■ **DIRECTIONS FOR THIS TASK**
Copy out the entries that come next, exactly.

Data extracted from a collection
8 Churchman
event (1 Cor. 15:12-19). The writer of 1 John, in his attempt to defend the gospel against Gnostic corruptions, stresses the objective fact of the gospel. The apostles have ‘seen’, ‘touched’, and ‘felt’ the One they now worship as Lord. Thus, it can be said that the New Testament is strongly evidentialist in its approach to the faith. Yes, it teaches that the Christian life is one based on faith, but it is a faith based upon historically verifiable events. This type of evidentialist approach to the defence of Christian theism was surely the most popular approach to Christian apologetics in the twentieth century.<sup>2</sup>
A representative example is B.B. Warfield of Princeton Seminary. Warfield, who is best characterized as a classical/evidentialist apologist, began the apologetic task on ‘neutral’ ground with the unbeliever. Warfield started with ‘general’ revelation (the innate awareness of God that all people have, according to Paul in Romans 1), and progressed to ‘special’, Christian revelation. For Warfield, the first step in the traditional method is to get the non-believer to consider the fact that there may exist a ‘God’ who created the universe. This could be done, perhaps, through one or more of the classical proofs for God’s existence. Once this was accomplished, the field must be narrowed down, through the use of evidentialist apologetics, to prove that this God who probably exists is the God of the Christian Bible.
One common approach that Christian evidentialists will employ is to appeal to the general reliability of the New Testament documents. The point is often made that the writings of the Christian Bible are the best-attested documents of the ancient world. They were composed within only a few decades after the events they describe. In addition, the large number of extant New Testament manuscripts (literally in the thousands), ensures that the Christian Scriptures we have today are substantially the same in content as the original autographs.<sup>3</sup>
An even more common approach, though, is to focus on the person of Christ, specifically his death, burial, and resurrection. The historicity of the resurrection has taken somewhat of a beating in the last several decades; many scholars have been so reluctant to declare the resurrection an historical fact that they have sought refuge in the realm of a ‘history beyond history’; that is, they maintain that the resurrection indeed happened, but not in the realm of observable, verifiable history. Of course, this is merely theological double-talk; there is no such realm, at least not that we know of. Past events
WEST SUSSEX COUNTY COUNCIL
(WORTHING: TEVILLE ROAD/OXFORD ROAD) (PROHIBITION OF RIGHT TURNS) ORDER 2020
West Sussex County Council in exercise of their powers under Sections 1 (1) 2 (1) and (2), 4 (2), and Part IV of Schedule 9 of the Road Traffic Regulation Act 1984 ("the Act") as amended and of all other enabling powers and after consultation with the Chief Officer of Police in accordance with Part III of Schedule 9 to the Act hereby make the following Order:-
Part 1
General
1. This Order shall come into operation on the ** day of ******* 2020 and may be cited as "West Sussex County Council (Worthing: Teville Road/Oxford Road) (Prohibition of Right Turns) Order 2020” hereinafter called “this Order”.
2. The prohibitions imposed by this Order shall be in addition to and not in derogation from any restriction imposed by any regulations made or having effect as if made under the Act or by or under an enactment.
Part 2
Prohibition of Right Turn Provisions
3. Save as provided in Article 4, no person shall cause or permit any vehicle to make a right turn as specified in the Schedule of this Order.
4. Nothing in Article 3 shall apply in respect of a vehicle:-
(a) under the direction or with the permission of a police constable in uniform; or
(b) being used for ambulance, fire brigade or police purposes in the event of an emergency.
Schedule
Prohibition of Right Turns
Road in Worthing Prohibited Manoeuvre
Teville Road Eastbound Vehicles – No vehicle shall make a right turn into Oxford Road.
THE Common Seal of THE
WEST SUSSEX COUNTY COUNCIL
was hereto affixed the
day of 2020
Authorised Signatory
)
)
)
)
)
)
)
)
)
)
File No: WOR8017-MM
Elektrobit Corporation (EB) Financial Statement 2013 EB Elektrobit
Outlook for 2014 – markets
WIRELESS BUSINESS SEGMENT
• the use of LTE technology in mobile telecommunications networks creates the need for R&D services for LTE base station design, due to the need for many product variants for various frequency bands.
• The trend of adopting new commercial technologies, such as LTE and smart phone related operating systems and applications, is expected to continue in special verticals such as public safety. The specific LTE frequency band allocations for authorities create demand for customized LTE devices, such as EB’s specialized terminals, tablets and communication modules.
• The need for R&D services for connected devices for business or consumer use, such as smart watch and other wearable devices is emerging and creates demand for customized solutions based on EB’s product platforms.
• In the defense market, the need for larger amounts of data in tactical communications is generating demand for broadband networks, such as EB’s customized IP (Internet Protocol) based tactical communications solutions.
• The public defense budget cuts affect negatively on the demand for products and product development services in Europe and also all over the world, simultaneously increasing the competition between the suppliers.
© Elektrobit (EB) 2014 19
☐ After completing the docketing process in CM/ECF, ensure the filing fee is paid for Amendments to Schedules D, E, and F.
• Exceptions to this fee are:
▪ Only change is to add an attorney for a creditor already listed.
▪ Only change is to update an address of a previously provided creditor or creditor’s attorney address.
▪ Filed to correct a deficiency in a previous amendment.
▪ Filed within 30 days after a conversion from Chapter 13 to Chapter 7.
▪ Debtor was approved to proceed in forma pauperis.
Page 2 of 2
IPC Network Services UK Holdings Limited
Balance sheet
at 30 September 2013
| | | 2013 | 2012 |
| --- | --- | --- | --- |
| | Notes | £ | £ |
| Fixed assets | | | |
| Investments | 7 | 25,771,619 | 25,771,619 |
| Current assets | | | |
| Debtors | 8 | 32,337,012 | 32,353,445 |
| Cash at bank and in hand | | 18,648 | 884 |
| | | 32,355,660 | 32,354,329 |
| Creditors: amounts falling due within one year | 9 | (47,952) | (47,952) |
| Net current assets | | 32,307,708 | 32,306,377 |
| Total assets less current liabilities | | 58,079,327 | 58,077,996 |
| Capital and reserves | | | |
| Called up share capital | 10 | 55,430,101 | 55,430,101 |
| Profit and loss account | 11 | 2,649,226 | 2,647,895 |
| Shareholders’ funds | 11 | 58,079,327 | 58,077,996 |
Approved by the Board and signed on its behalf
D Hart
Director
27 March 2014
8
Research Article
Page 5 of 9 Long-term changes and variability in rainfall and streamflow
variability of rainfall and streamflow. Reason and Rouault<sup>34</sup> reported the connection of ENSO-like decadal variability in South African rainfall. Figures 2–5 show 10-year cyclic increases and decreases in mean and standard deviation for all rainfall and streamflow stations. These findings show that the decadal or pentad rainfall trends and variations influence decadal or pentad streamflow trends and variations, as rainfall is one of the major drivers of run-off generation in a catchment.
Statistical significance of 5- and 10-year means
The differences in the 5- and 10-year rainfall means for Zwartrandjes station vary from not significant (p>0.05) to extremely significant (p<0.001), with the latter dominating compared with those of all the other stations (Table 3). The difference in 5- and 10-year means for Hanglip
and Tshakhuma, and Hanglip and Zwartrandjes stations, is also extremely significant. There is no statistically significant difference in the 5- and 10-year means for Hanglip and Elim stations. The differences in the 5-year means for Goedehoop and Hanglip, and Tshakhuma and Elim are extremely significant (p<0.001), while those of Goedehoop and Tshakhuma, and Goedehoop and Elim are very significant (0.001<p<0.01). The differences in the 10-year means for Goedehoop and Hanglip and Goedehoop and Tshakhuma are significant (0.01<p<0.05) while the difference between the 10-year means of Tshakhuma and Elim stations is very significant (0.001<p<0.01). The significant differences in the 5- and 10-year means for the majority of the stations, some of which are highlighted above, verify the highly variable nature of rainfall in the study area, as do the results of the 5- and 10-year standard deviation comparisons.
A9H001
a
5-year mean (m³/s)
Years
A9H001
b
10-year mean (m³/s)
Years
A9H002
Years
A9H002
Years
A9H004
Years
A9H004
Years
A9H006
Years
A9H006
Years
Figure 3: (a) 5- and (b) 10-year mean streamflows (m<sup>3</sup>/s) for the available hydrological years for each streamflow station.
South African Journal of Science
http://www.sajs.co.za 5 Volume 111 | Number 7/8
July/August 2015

■ **OUTPUT OF THE EXERCISE**
8 Churchman
event (1 Cor. 15:12-19). The writer of 1 John, in his attempt to defend the gospel against Gnostic corruptions, stresses the objective fact of the gospel. The apostles have ‘seen’, ‘touched’, and ‘felt’ the One they now worship as Lord. Thus, it can be said that the New Testament is strongly evidentialist in its approach to the faith. Yes, it teaches that the Christian life is one based on faith, but it is a faith based upon historically verifiable events. This type of evidentialist approach to the defence of Christian theism was surely the most popular approach to Christian apologetics in the twentieth century.<sup>2</sup>
A representative example is B.B. Warfield of Princeton Seminary. Warfield, who is best characterized as a classical/evidentialist apologist, began the apologetic task on ‘neutral’ ground with the unbeliever. Warfield started with ‘general’ revelation (the innate awareness of God that all people have, according to Paul in Romans 1), and progressed to ‘special’, Christian revelation. For Warfield, the first step in the traditional method is to get the non-believer to consider the fact that there may exist a ‘God’ who created the universe. This could be done, perhaps, through one or more of the classical proofs for God’s existence. Once this was accomplished, the field must be narrowed down, through the use of evidentialist apologetics, to prove that this God who probably exists is the God of the Christian Bible.
One common approach that Christian evidentialists will employ is to appeal to the general reliability of the New Testament documents. The point is often made that the writings of the Christian Bible are the best-attested documents of the ancient world. They were composed within only a few decades after the events they describe. In addition, the large number of extant New Testament manuscripts (literally in the thousands), ensures that the Christian Scriptures we have today are substantially the same in content as the original autographs.<sup>3</sup>
An even more common approach, though, is to focus on the person of Christ, specifically his death, burial, and resurrection. The historicity of the resurrection has taken somewhat of a beating in the last several decades; many scholars have been so reluctant to declare the resurrection an historical fact that they have sought refuge in the realm of a ‘history beyond history’; that is, they maintain that the resurrection indeed happened, but not in the realm of observable, verifiable history. Of course, this is merely theological double-talk; there is no such realm, at least not that we know of. Past events
WEST SUSSEX COUNTY COUNCIL
(WORTHING: TEVILLE ROAD/OXFORD ROAD) (PROHIBITION OF RIGHT TURNS) ORDER 2020
West Sussex County Council in exercise of their powers under Sections 1 (1) 2 (1) and (2), 4 (2), and Part IV of Schedule 9 of the Road Traffic Regulation Act 1984 ("the Act") as amended and of all other enabling powers and after consultation with the Chief Officer of Police in accordance with Part III of Schedule 9 to the Act hereby make the following Order:-
Part 1
General
1. This Order shall come into operation on the ** day of ******* 2020 and may be cited as "West Sussex County Council (Worthing: Teville Road/Oxford Road) (Prohibition of Right Turns) Order 2020” hereinafter called “this Order”.
2. The prohibitions imposed by this Order shall be in addition to and not in derogation from any restriction imposed by any regulations made or having effect as if made under the Act or by or under an enactment.
Part 2
Prohibition of Right Turn Provisions
3. Save as provided in Article 4, no person shall cause or permit any vehicle to make a right turn as specified in the Schedule of this Order.
4. Nothing in Article 3 shall apply in respect of a vehicle:-
(a) under the direction or with the permission of a police constable in uniform; or
(b) being used for ambulance, fire brigade or police purposes in the event of an emergency.
Schedule
Prohibition of Right Turns
Road in Worthing Prohibited Manoeuvre
Teville Road Eastbound Vehicles – No vehicle shall make a right turn into Oxford Road.
THE Common Seal of THE
WEST SUSSEX COUNTY COUNCIL
was hereto affixed the
day of 2020
Authorised Signatory
)
)
)
)
)
)
)
)
)
)
File No: WOR8017-MM
Elektrobit Corporation (EB) Financial Statement 2013 EB Elektrobit
Outlook for 2014 – markets
WIRELESS BUSINESS SEGMENT
• the use of LTE technology in mobile telecommunications networks creates the need for R&D services for LTE base station design, due to the need for many product variants for various frequency bands.
• The trend of adopting new commercial technologies, such as LTE and smart phone related operating systems and applications, is expected to continue in special verticals such as public safety. The specific LTE frequency band allocations for authorities create demand for customized LTE devices, such as EB’s specialized terminals, tablets and communication modules.
• The need for R&D services for connected devices for business or consumer use, such as smart watch and other wearable devices is emerging and creates demand for customized solutions based on EB’s product platforms.
• In the defense market, the need for larger amounts of data in tactical communications is generating demand for broadband networks, such as EB’s customized IP (Internet Protocol) based tactical communications solutions.
• The public defense budget cuts affect negatively on the demand for products and product development services in Europe and also all over the world, simultaneously increasing the competition between the suppliers.
© Elektrobit (EB) 2014 19
☐ After completing the docketing process in CM/ECF, ensure the filing fee is paid for Amendments to Schedules D, E, and F.
• Exceptions to this fee are:
▪ Only change is to add an attorney for a creditor already listed.
▪ Only change is to update an address of a previously provided creditor or creditor’s attorney address.
▪ Filed to correct a deficiency in a previous amendment.
▪ Filed within 30 days after a conversion from Chapter 13 to Chapter 7.
▪ Debtor was approved to proceed in forma pauperis.
Page 2 of 2
IPC Network Services UK Holdings Limited
Balance sheet
at 30 September 2013
| | | 2013 | 2012 |
| --- | --- | --- | --- |
| | Notes | £ | £ |
| Fixed assets | | | |
| Investments | 7 | 25,771,619 | 25,771,619 |
| Current assets | | | |
| Debtors | 8 | 32,337,012 | 32,353,445 |
| Cash at bank and in hand | | 18,648 | 884 |
| | | 32,355,660 | 32,354,329 |
| Creditors: amounts falling due within one year | 9 | (47,952) | (47,952) |
| Net current assets | | 32,307,708 | 32,306,377 |
| Total assets less current liabilities | | 58,079,327 | 58,077,996 |
| Capital and reserves | | | |
| Called up share capital | 10 | 55,430,101 | 55,430,101 |
| Profit and loss account | 11 | 2,649,226 | 2,647,895 |
| Shareholders’ funds | 11 | 58,079,327 | 58,077,996 |
Approved by the Board and signed on its behalf
D Hart
Director
27 March 2014
8
Research Article
Page 5 of 9 Long-term changes and variability in rainfall and streamflow
variability of rainfall and streamflow. Reason and Rouault<sup>34</sup> reported the connection of ENSO-like decadal variability in South African rainfall. Figures 2–5 show 10-year cyclic increases and decreases in mean and standard deviation for all rainfall and streamflow stations. These findings show that the decadal or pentad rainfall trends and variations influence decadal or pentad streamflow trends and variations, as rainfall is one of the major drivers of run-off generation in a catchment.
Statistical significance of 5- and 10-year means
The differences in the 5- and 10-year rainfall means for Zwartrandjes station vary from not significant (p>0.05) to extremely significant (p<0.001), with the latter dominating compared with those of all the other stations (Table 3). The difference in 5- and 10-year means for Hanglip
and Tshakhuma, and Hanglip and Zwartrandjes stations, is also extremely significant. There is no statistically significant difference in the 5- and 10-year means for Hanglip and Elim stations. The differences in the 5-year means for Goedehoop and Hanglip, and Tshakhuma and Elim are extremely significant (p<0.001), while those of Goedehoop and Tshakhuma, and Goedehoop and Elim are very significant (0.001<p<0.01). The differences in the 10-year means for Goedehoop and Hanglip and Goedehoop and Tshakhuma are significant (0.01<p<0.05) while the difference between the 10-year means of Tshakhuma and Elim stations is very significant (0.001<p<0.01). The significant differences in the 5- and 10-year means for the majority of the stations, some of which are highlighted above, verify the highly variable nature of rainfall in the study area, as do the results of the 5- and 10-year standard deviation comparisons.
A9H001
a
5-year mean (m³/s)
Years
A9H001
b
10-year mean (m³/s)
Years
A9H002
Years
A9H002
Years
A9H004
Years
A9H004
Years
A9H006
Years
A9H006
Years
Figure 3: (a) 5- and (b) 10-year mean streamflows (m<sup>3</sup>/s) for the available hydrological years for each streamflow station.
South African Journal of Science
http://www.sajs.co.za 5 Volume 111 | Number 7/8
July/August 2015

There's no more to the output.